# ATI IXP and IDE hard drives

## notageek

Need help with kernel configuration of 2.6.31-gentoo-r6

The problem is with the PATA_ATIIXP support for the hardware, with it (enabled in kernel config) modprobe takes a long time to load it, without it udev times out. 

I'm currently using genkernel to compile kernel. 

I have AMD SB710 southbridge chipset, and AMD785G.

----------

## notageek

Some more info: The problem is due to IDE_GD and IDE_GD_ATA, when enabled devfs (and udev) times out.

Edit: Switching to PATA_ATIIXP and removing IDE disk and chipset support removes the udev hanging problem, but introduces inability to turn on DMA on one of the disks (or more precisely falls back to UDMA/66).

----------

## notageek

Bump.

I need help with this please.  :Smile: 

Clarification:

The issue is ATIIXP driver for IDE seems to be incompatible with IDE disk driver of the Linux kernel.
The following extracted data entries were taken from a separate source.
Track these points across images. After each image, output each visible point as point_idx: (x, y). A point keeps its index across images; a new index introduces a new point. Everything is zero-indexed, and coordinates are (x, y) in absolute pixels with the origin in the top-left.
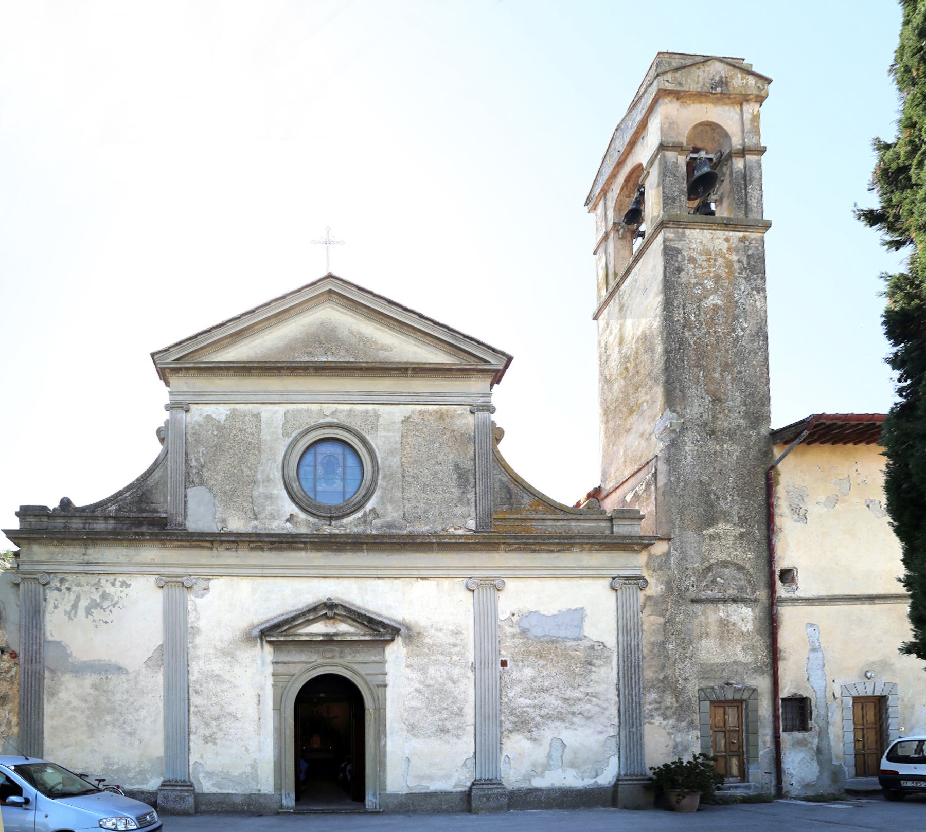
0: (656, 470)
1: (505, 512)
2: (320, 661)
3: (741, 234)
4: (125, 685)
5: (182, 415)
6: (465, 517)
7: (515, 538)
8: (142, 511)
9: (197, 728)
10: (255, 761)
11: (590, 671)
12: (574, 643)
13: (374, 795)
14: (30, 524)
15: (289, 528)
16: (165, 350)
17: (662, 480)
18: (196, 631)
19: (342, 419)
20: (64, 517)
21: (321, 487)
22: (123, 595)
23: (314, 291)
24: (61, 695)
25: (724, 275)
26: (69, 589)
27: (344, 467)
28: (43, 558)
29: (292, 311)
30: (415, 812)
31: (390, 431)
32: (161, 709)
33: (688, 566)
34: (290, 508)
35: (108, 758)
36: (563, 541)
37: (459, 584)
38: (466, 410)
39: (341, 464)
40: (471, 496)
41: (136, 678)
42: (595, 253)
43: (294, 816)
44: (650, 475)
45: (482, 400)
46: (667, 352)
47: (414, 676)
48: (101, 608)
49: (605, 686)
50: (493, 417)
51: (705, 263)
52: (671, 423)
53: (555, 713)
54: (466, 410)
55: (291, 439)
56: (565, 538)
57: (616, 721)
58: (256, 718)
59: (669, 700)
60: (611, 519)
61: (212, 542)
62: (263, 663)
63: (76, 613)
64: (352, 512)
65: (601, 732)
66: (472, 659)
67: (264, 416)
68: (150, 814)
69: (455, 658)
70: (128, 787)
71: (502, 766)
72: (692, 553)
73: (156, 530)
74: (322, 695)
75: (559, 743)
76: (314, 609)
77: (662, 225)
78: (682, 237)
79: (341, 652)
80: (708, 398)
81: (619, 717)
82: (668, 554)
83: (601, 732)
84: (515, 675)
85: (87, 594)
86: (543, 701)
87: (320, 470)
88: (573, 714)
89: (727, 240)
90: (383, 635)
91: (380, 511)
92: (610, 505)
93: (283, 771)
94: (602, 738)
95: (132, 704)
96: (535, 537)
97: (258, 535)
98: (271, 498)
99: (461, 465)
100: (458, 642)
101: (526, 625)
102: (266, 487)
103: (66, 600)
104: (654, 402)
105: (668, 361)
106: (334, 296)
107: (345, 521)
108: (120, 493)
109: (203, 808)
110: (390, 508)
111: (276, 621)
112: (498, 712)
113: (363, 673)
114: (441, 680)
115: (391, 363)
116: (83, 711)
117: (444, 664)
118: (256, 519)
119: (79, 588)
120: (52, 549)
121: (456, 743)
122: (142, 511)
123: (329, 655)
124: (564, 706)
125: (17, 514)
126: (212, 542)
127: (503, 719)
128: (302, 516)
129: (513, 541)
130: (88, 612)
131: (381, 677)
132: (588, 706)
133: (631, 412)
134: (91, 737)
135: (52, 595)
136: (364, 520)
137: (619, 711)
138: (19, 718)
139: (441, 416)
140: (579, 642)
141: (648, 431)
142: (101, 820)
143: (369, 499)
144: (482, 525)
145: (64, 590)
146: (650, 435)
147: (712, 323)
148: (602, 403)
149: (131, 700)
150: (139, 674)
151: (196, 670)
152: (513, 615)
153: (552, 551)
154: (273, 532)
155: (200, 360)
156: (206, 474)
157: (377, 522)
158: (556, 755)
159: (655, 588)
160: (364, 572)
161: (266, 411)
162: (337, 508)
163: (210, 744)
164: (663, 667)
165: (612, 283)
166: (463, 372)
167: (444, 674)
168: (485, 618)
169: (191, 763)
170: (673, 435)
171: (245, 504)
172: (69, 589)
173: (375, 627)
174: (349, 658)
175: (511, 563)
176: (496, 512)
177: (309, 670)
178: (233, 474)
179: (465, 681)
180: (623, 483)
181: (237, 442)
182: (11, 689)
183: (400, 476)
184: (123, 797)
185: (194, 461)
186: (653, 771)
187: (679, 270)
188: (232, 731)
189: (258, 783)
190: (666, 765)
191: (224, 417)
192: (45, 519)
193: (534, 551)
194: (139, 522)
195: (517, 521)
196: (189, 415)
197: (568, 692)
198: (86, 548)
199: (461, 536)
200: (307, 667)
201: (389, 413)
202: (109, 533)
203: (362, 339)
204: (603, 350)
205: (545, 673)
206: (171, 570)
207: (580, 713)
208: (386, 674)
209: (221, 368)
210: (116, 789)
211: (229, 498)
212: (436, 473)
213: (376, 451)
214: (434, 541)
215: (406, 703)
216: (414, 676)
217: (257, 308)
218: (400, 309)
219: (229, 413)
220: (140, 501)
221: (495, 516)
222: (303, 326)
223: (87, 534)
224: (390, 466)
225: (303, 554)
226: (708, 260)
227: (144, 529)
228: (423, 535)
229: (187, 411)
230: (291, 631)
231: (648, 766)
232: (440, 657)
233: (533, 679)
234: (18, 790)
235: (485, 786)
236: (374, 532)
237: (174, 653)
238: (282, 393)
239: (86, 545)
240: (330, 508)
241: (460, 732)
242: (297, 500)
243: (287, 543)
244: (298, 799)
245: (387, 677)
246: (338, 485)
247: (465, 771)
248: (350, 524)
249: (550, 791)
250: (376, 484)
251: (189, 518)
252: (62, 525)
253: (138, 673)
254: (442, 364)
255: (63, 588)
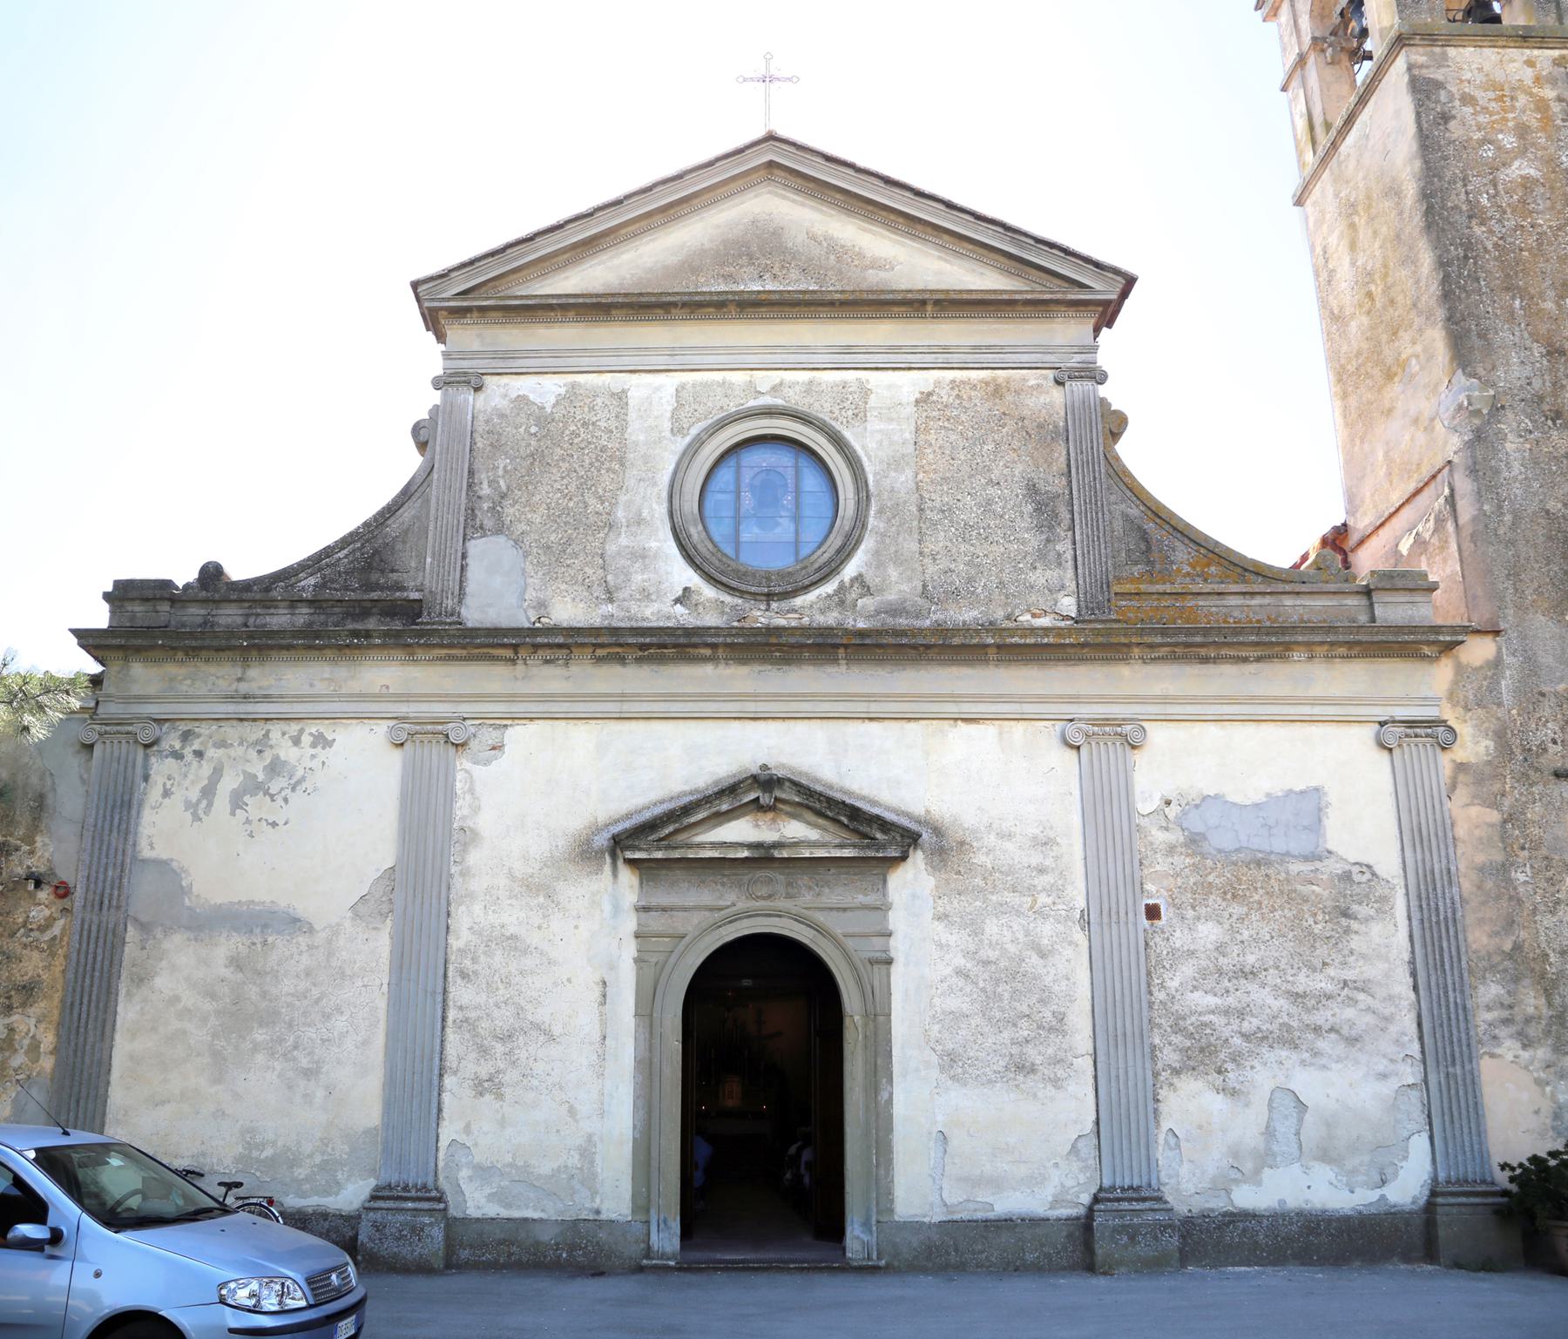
0: (1452, 490)
1: (1139, 580)
2: (743, 904)
3: (1556, 53)
4: (305, 960)
5: (467, 397)
6: (1055, 589)
7: (1164, 632)
8: (369, 587)
9: (460, 1059)
10: (590, 1138)
11: (1347, 931)
12: (1305, 867)
13: (866, 1224)
14: (133, 617)
15: (682, 616)
16: (441, 276)
17: (1466, 510)
18: (470, 837)
19: (793, 399)
20: (205, 601)
21: (750, 533)
22: (315, 764)
23: (740, 164)
24: (159, 982)
25: (1534, 124)
26: (199, 754)
27: (798, 491)
28: (152, 690)
29: (696, 201)
30: (961, 1268)
31: (891, 420)
32: (382, 1014)
33: (1545, 689)
34: (683, 575)
35: (252, 1131)
36: (1266, 639)
37: (1048, 734)
38: (1045, 378)
39: (791, 486)
40: (1064, 547)
41: (329, 941)
42: (1284, 89)
43: (676, 1278)
44: (1442, 500)
45: (1078, 358)
46: (1442, 264)
47: (952, 939)
48: (267, 793)
49: (1382, 966)
50: (1103, 391)
51: (1493, 104)
52: (1469, 397)
53: (1275, 1027)
54: (1045, 378)
55: (688, 439)
56: (1271, 631)
57: (1415, 1049)
58: (597, 1037)
59: (1531, 1001)
60: (1367, 592)
61: (515, 647)
62: (616, 909)
63: (210, 805)
64: (815, 584)
65: (1383, 1076)
66: (1081, 903)
67: (635, 397)
68: (340, 1269)
69: (1043, 899)
70: (292, 1202)
71: (1162, 1155)
72: (1550, 660)
73: (397, 625)
74: (747, 983)
75: (1289, 1102)
76: (732, 790)
77: (1400, 42)
78: (1442, 62)
79: (789, 884)
80: (1538, 350)
81: (1421, 1038)
82: (1497, 663)
83: (1383, 1076)
84: (1180, 939)
85: (236, 761)
86: (1246, 999)
87: (748, 500)
88: (1317, 1029)
89: (1530, 63)
90: (883, 847)
91: (872, 579)
92: (1367, 561)
93: (654, 1164)
94: (1388, 1088)
95: (317, 1002)
96: (1206, 631)
97: (615, 631)
98: (644, 557)
99: (1041, 486)
100: (1048, 862)
101: (1196, 824)
102: (634, 535)
103: (191, 777)
104: (1430, 358)
105: (1446, 280)
106: (777, 172)
107: (799, 601)
108: (327, 552)
109: (464, 1254)
110: (893, 573)
111: (647, 815)
112: (1145, 1026)
113: (838, 931)
114: (1012, 949)
115: (893, 292)
116: (205, 1020)
117: (1019, 913)
118: (611, 600)
119: (221, 751)
120: (171, 669)
121: (1052, 1099)
122: (369, 587)
123: (764, 891)
124: (1294, 1010)
125: (107, 597)
126: (515, 647)
127: (1157, 1041)
128: (709, 592)
129: (1159, 640)
130: (237, 803)
131: (878, 942)
132: (1349, 1013)
133: (1389, 376)
134: (217, 1080)
135: (162, 768)
136: (840, 599)
137: (1420, 1025)
138: (58, 1035)
139: (997, 391)
140: (1318, 864)
141: (1427, 414)
142: (223, 1285)
143: (849, 555)
144: (1090, 607)
145: (189, 756)
146: (1432, 420)
147: (1523, 207)
148: (1329, 359)
149: (316, 992)
150: (336, 933)
151: (467, 923)
152: (1168, 803)
153: (1245, 660)
154: (645, 624)
155: (509, 292)
156: (510, 511)
157: (867, 603)
158: (1285, 1128)
159: (1473, 745)
160: (841, 707)
161: (639, 387)
162: (783, 575)
163: (488, 1097)
164: (1510, 924)
165: (1324, 141)
166: (1038, 307)
167: (1021, 936)
168: (1106, 807)
169: (443, 1143)
170: (1477, 422)
171: (589, 571)
172: (199, 754)
173: (865, 829)
174: (807, 898)
175: (1157, 689)
176: (1118, 579)
177: (717, 926)
178: (567, 511)
179: (1068, 952)
180: (1392, 515)
181: (578, 450)
182: (48, 968)
183: (914, 509)
184: (280, 1230)
185: (485, 485)
186: (1508, 1173)
187: (1446, 118)
188: (539, 1068)
189: (594, 1193)
190: (1534, 1159)
191: (553, 400)
192: (165, 607)
193: (1205, 660)
194: (362, 610)
195: (1165, 602)
196: (481, 396)
197: (1302, 978)
198: (246, 666)
199: (1046, 631)
200: (714, 917)
201: (890, 387)
202: (297, 634)
203: (833, 247)
204: (1321, 261)
205: (1246, 934)
206: (424, 707)
207: (1332, 1030)
208: (890, 935)
209: (551, 307)
210: (264, 1208)
211: (555, 557)
212: (989, 502)
213: (865, 460)
214: (990, 641)
215: (937, 1001)
216: (952, 939)
217: (627, 197)
218: (908, 194)
219: (563, 391)
220: (368, 567)
221: (1116, 588)
222: (718, 226)
223: (251, 636)
224: (892, 490)
225: (708, 669)
226: (1500, 99)
227: (371, 624)
228: (965, 630)
229: (478, 389)
230: (681, 837)
231: (1497, 1159)
232: (1008, 897)
233: (1220, 949)
234: (35, 1209)
235: (1125, 1205)
236: (861, 625)
237: (419, 889)
238: (672, 352)
239: (245, 660)
240: (767, 576)
241: (1060, 1073)
242: (698, 560)
243: (675, 646)
244: (687, 1233)
245: (892, 942)
246: (784, 529)
247: (1076, 1166)
248: (811, 607)
249: (1277, 1220)
250: (864, 526)
251: (468, 600)
252: (200, 620)
253: (336, 930)
254: (995, 292)
255: (188, 752)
After detecting the hard drives, it has trouble enabling DMA on the IDE drives and would result in resetting of ide0 channel (I'm not at the box, I'll post the log later). At this point boot stalls.

When switching to PATA_ATIIXP, the disks are detected fine, but the DMA issue persists for one of the drives (falls back to UDMA/33). I'm using AHCI driver for the SATA drive.

----------